For the third consecutive year, Wal-Mart workers and thousands of their community allies will participate in strikes and protests nationwide on Black Friday to demand higher wages, better working conditions, consistent scheduling and full-time work. In recent weeks, labor actions at the world's largest retailer have escalated. Wal-Mart workers at more than 2,100 stores nationwide signed a petition requesting that the company commit to paying its workers $15 an hour and provide them with "consistent, full-time hours." Wal-Mart workers in the Los Angeles area participated in the company's first-ever sit-down strikes. Outside the stores, their actions attracted the support of many community organizations, including teachers, environmental groups, clergy members and civil rights leaders.
Wal-Mart jobs have become synonymous with poverty wages and poor working conditions. The company's low-road business model means that a majority of its 1.3 million U.S. employees survive on less than $25,000 a year. According to The Wall Street Journal, on average, Wal-Mart cashiers are paid $8.48 an hour. Hundreds of thousands of Wal-Mart workers rely on food stamps, other public programs and food banks simply to get by, and American taxpayers pay $6.2 billion annually to subsidize Wal-Mart's poverty wages. Last month, Wal-Mart announced it was cutting health insurance for employees who work less than 30 hours a week. As Rep. George Miller (D-Calif.) said last week: "Wal-Mart's shoddy business model is singlehandedly wreaking havoc on American families ... and making it impossible for hundreds of thousands of workers to have a shot at the American Dream."
This year's Black Friday protests at Wal-Mart stores will likely be the largest in the 60-year history of the company, and last Wednesday's Global Day of Action, involving Wal-Mart workers in South America, Africa, Asia and Europe, demonstrates that the struggle for respect for labor rights at Wal-Mart is an international struggle involving workers on several continents.
The tide may be finally turning against billion-dollar corporations like Wal-Mart that provide substandard jobs and expect taxpayers to pick up the tab. As a result of escalating protests, international action and community support, workers are finally being heard concerning poverty wages, lack of hours and erratic scheduling, meager benefits, and dead-end jobs. Federal legislation such as the Schedules That Work Act, Fair Minimum Wage Act and Paycheck Fairness Act, and state legislation such as "bad boss acts" (which would require Wal-Mart to pay a fee for forcing employees onto taxpayer-supported programs) would help counteract some of the retail giant's worst practices. These bills would give Wal-Mart workers a much-needed pay raise, provide them with greater predictability and control over their scheduling, and make it easier for them to sue their employer for pay discrimination. However, none of the bills have any chance of passing the GOP Congress.
Moreover, Wal-Mart is not the only billion-dollar corporation to provide poverty wages and erratic schedules. McDonald's and several other major fast-food franchises do exactly the same, as do many other major retailers, such as Target, IKEA and Home Depot.
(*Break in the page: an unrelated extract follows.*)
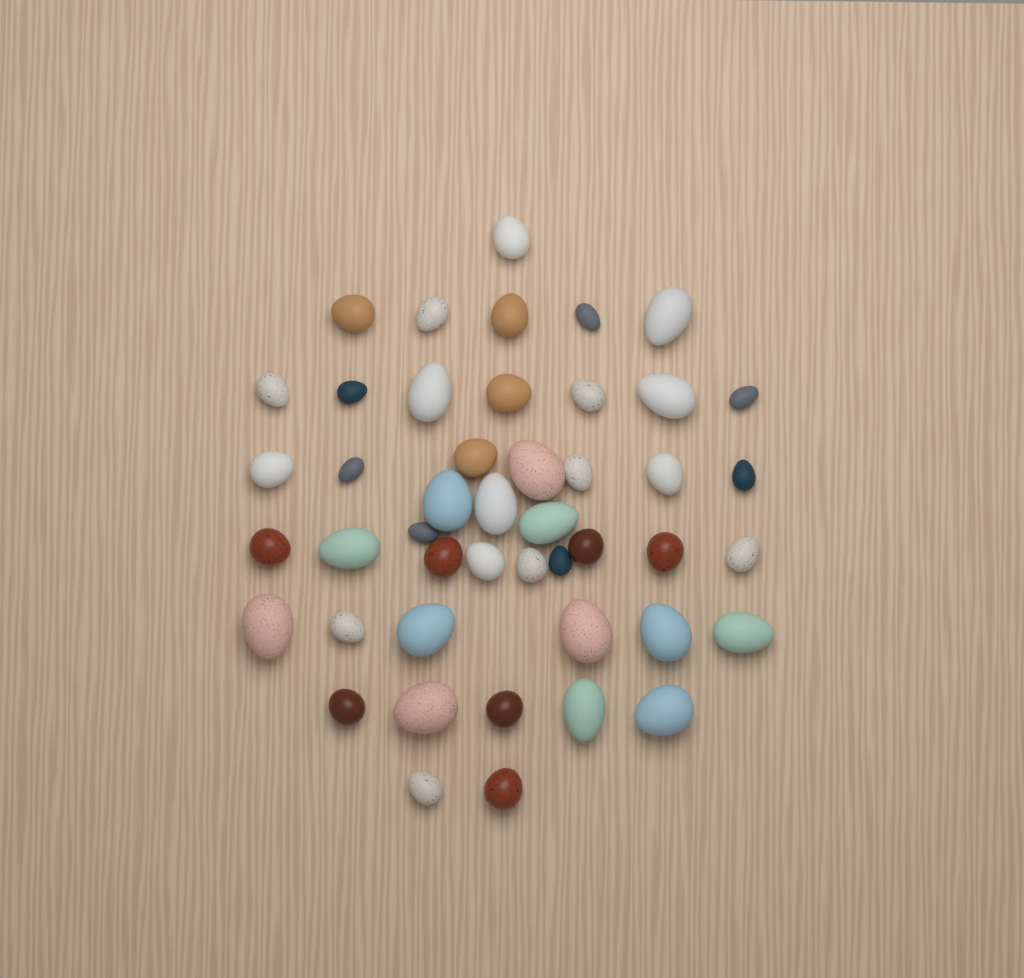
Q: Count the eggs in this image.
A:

In an effort to improve the lot of low-wage retail workers, San Francisco city supervisors will vote this week on a "retail workers bill of rights" that would provide workers with more hours, greater predictability in their scheduling and additional compensation for short-term employer changes in their schedules.
The San Francisco legislation would be an important step forward. But piecemeal improvements in liberal cities that don't have Wal-Mart stores will not be enough to protect the nation's growing army of low-wage retail workers who suffer from poverty wages and poor conditions. Ultimately, workers will only win respect at Wal-Mart and similar employers through a strong, independent voice at work — a union.
Logan is professor and director of labor and employment studies at San Francisco State University.